Garissa university attack plotter Mohamed Kuno ‘dead’
The university attack on 2 April 2015 was the deadliest attack in Kenya since al-Qaeda's bombing of the US embassy in Nairobi in 1998, which killed 213 people.
The leader of the attack on Garissa University in Kenya has been killed, officials in Somalia say.
Kenya’s government said Mohamed Kuno was behind the attack in April 2015 that killed 148 people.
Regional forces in Somalia said he was one of 16 people killed in an overnight raid on a convoy in Kismayo, a port city in southern Somalia.
Four of those who died were reportedly senior members of the al-Shabab Islamist militant group.
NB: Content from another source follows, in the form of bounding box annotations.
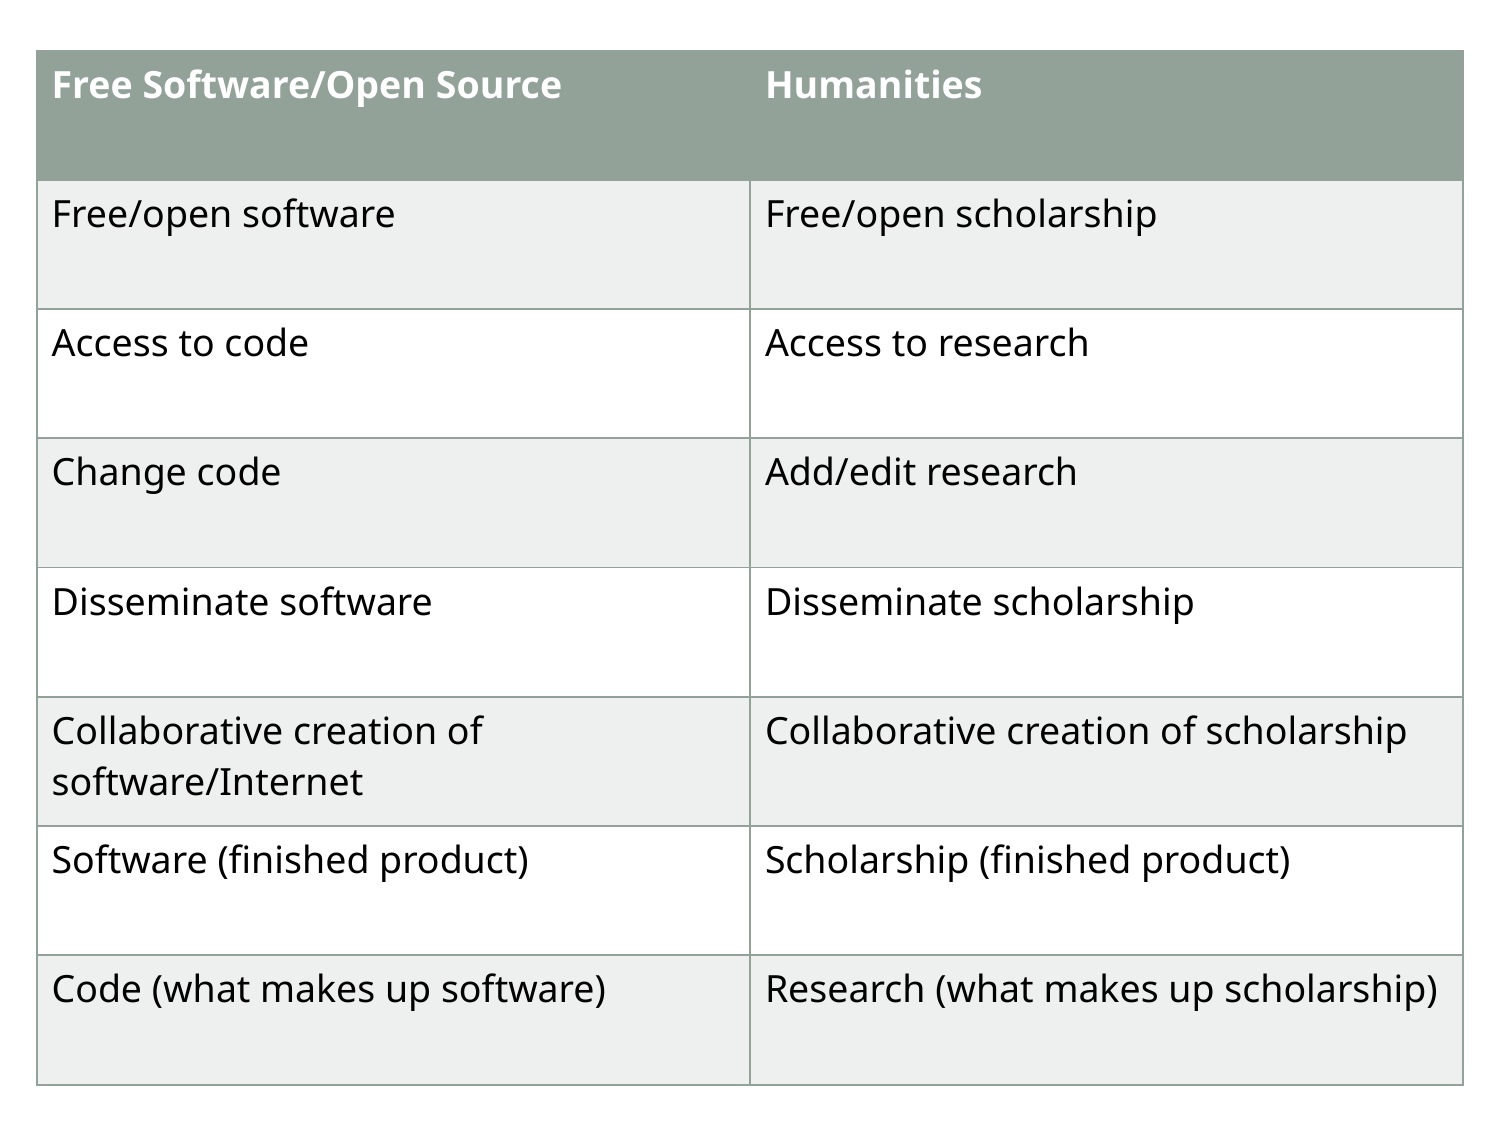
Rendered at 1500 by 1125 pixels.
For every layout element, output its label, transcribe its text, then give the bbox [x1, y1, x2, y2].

table_header Humanities [751, 52, 1462, 179]
table_cell Free/open software [38, 181, 749, 308]
table_cell Free/open scholarship [751, 181, 1462, 308]
table_header Free Software/Open Source [38, 52, 749, 179]
table_cell Code (what makes up software) [38, 956, 749, 1084]
table_cell Disseminate software [38, 568, 749, 696]
table_cell Disseminate scholarship [751, 568, 1462, 696]
table_cell Access to research [751, 310, 1462, 437]
table_cell Change code [38, 439, 749, 567]
table_cell Research (what makes up scholarship) [751, 956, 1462, 1084]
table_cell Scholarship (finished product) [751, 827, 1462, 954]
table_cell Collaborative creation of software/Internet [38, 698, 749, 825]
table_cell Software (finished product) [38, 827, 749, 954]
table_cell Add/edit research [751, 439, 1462, 567]
table_cell Access to code [38, 310, 749, 437]
table_cell Collaborative creation of scholarship [751, 698, 1462, 825]
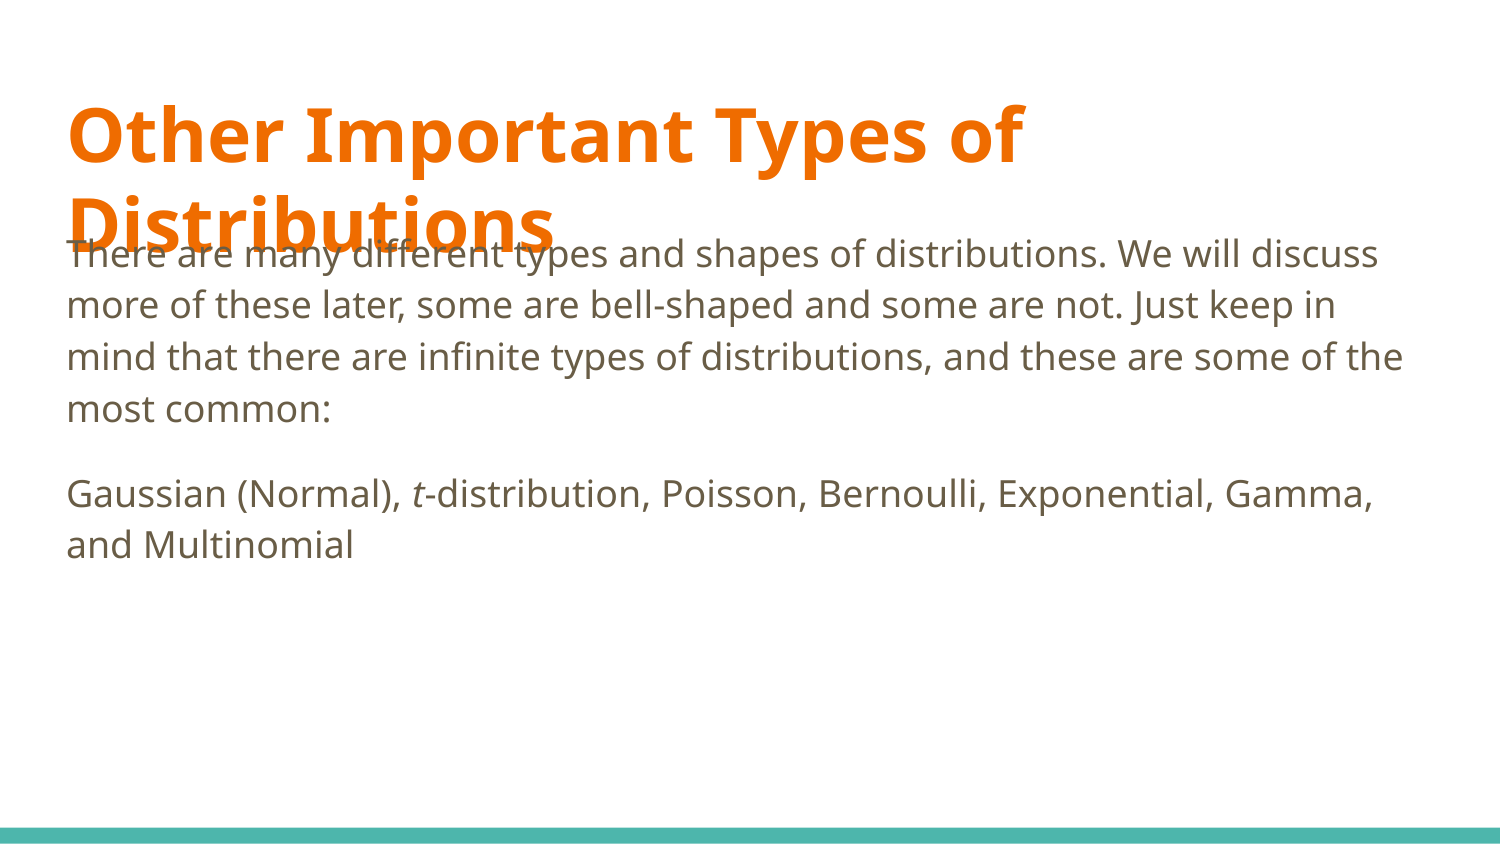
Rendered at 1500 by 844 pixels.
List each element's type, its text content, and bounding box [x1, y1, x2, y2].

The news of Kuno’s death was confirmed in a press conference held by Abdirashid Janan, the security minister in the Somali region of Jubaland.
Who was Mohamed Kuno?
After the Garissa attack, Kenya’s government put up a $215,000 (£149,000) reward for Kuno’s capture.
A Kenyan-Somali, he was a headmaster at a madrassa, or Islamic school, in Garissa until 2007.
But then he crossed the border into Somalia to join the Union of Islamic Courts (UIC), which at one point controlled much of the country.
When the UIC collapsed, he joined the militant group Hizbul Islam, which in 2010 merged with al-Shabab.
He had several aliases but was best known as Mohamed Dulyadin, which means ambidextrous in the Somali language. He was thought to be in mid-30s.